People who don’t want to rely on state handouts. People who don’t need politicians to tell them what to think or how to live their lives. People who are not poor but struggle to stay out of the red.

Excuse me?? How many demonizations of the poor can you get into a few lines of text? But at least we know now that you are not interested in the poor.

They are the backbone of Britain.

These are the people who will get this country moving again. It is their hard graft, day in, day out, that will get us out of the hole Labour left us in.

I’m not a big fan of New Labour, but wasn’t there the small matter of a world economic crisis caused by banks? You must know that, surely. Do you think the readers of the Sun are stupid?

Deputy Prime Minister ... Nick Clegg

Deputy Prime Minister … Nick Clegg

This Government is formed by a coalition of two parties and we want to join the people of Alarm Clock Britain in another coalition. A coalition of people prepared to roll up their sleeves and get the nation back on its feet.


Ed Miliband may be prepared to hide under his duvet from the problems Labour left us with. But we will get up every morning and face up to them. In Alarm Clock Britain, people don’t want a handout but they appreciate a helping hand. And that is exactly what the Coalition Government is offering them.

I’ll ignore the feeble ad hominem attack. Please explain the difference between a handout and helping hand. On second thoughts, don’t, because your argument is going to be pants.

I know that times are difficult right now. We are having to make cuts to pay off Labour’s debts and some bills are going up.

Isn’t it nauseating when the rich pretend empathy with the poor? Clegg, you’ve either got no fucking idea, or no conscience, or you would not have hitched yourself to a party dedicated to an economic policy which a myriad of economists condemn as crazy in purely economic terms.

Now more than ever, politicians have to be clear who they are standing up for. Be in no doubt, I am clear about who that is. That is why the Liberal Democrats made a promise to voters on the front of our manifesto.

That no basic rate taxpayer will pay any tax on the first £10,000 they earn.

We’ve already taken the first steps which will take nearly 900,000 out of paying tax altogether.

From April, every single taxpayer earning less than £42,500 a year will see their income tax bill cut by £200. By the time of the next election, 23million people will be paying £700 less.

The Government is lending a hand in other ways, too.


We are protecting jobs by cutting red tape for employers

Perhaps the most weasally of all his statements. What this means in reality (so far) is enabling employers to sack people during first two years with no risk of a tribunal, introducing fees for employees to go to tribunals, and reducing statutory sick pay, while commentators say this will have no stimulating effect on jobs. Looking after their own as usual.

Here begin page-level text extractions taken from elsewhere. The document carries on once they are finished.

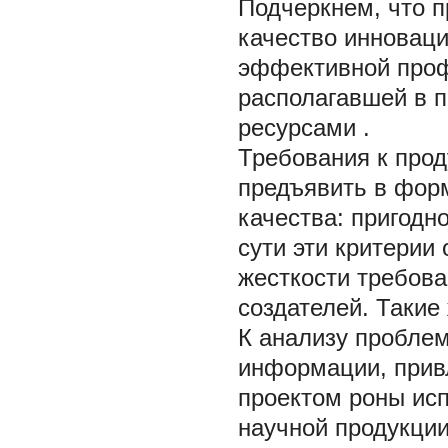
Подчеркнем, что п
качество инноваци
эффективной
проф
располагавшей в 
ресурсами
.
Требования к прод
предъявить в форм
качества: пригодн
сути эти критерии
жесткости требова
создателей. Такие 
К анализу пробле
информации, прив
проектом роны ис
научной продукци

and stopping Labour’s tax on jobs. We are putting more money into our schools. We are increasing childcare for kids under five to help the mums and dads who get up every morning and juggle work with raising their families.

And we’re helping the grandparents too by protecting pensions and putting billions into social care.

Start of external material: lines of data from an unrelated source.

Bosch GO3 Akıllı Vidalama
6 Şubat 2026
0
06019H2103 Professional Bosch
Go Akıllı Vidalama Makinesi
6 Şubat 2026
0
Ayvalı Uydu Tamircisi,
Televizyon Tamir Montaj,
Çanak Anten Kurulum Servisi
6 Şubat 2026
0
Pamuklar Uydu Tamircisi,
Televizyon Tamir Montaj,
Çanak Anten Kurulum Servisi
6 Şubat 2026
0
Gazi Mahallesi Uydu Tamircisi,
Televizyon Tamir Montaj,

Today, I’ll be meeting some of the hardworking heroes of Alarm Clock Britain.

Sounds like a Royal visit, doesn’t it? Fucking patronising.

They, like many of you, had to set the alarm incredibly early this morning. They are busy doing their jobs long before it’s even light.

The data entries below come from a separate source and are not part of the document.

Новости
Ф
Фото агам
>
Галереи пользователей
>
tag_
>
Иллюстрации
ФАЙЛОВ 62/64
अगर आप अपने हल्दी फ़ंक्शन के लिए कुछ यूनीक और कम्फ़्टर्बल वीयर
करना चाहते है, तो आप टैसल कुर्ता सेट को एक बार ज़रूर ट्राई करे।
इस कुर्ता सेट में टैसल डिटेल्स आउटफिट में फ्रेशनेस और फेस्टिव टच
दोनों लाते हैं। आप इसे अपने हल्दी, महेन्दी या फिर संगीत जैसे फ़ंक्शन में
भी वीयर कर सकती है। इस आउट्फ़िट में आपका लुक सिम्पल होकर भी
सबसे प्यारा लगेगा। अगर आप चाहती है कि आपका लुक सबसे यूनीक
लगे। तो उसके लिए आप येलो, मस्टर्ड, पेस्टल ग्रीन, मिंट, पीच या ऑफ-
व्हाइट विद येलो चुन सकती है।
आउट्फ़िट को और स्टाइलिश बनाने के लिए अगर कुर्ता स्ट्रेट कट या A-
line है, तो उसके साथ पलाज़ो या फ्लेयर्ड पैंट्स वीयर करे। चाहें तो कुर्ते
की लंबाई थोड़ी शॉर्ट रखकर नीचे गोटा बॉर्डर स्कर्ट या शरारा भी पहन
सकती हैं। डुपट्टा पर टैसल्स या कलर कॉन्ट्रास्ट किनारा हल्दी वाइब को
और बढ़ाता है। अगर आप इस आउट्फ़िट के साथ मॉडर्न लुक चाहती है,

The people in Alarm Clock Britain deserve a break.

They drive our economy every single day of the year. Rain, wind or shine they are busy making this country tick.

This is one of my favourites. Is he reaching for the fisherman vote by talking about people braving wind? Actually, when there’s too much wind, they don’t go out. Is he castigating all those who think, “Hey, it’s a sunny forecast for tomorrow. I’ll switch off my alarm clock.” Priceless.